The government amendment seeks to take this on board in a somewhat condensed version. It requires the local plan to
“take account of an assessment of the amount, and type, of housing that is needed in the local planning authority’s area, including the amount of affordable housing that is needed”.
This takes us into the same territory as my amendment and would sharpen up local plans to provide more precision in identifying and addressing the need for housing for those who are homeless or in temporary accommodation or on the never-ending waiting list for a home that they can afford. What is on the face of the Bill will now need to be buttressed by guidance for local planning authorities, to put a bit more flesh on the bones of this legislative measure. It would be good if the Minister could provide an assurance that this ingredient will be incorporated in forthcoming planning guidance.
The government amendment in lieu also raises the thorny question of defining “affordable housing”, which has been debated in this House on numerous occasions and not resolved. The government amendment adds that “affordable housing” means social housing as it has been defined—very broadly and often misleadingly—since 2008. However, the amendment adds some new, encouraging words that “affordable housing” could mean housing of
“any other description of housing that may be prescribed”.
This is helpful. It opens the door for a new definition of affordable housing which, in the future, this or another Secretary of State may prescribe. It would be good to see whether agreement can be reached in the months ahead on a more satisfactory definition, to update the old one from 2008 in readiness for the first opportunity to substitute a better version.

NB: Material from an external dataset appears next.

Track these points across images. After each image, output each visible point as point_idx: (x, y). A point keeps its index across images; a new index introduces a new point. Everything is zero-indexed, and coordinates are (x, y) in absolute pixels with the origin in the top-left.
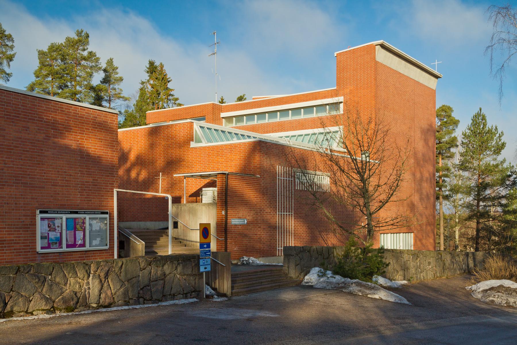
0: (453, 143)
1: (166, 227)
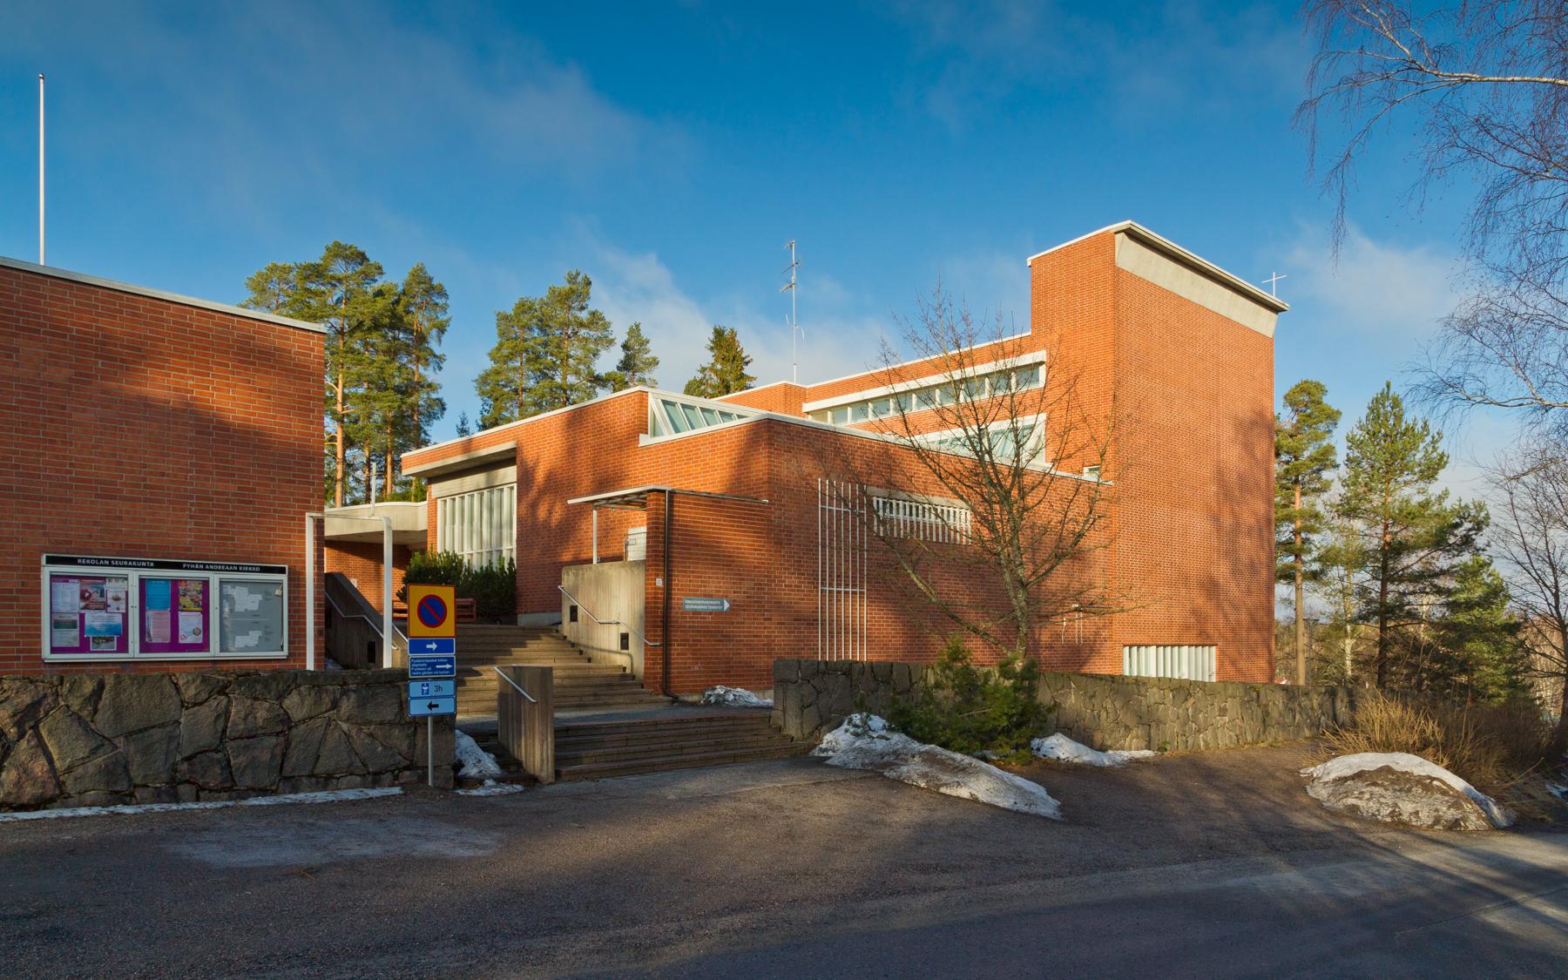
0: (1324, 460)
1: (556, 621)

With these comments, I say that I feel that the Government have made a serious effort to take on board the need to sharpen up the local plan in respect of meeting housing need. I am grateful to the Government, and to the Minister in particular, for this change that they are willing to make to the Bill.
My Lords, I have one remark to make in support of Motion M1, put forward by the noble Lord, Lord Ravensdale. The noble Earl, with whom it is always so difficult to disagree, stated that the reason the Government are unhappy with the idea of climate change becoming more central is that it opens up a wide range of challenge. But climate change is going to be the central, existential issue of planning beyond our lifetimes. It is not an add-on; it is not planting a few trees in order to get planning permission. It is absolutely core, and dealing with that will make life very difficult for planning applications. I support this amendment so that climate change becomes central to the decision-making process, not an adjunct.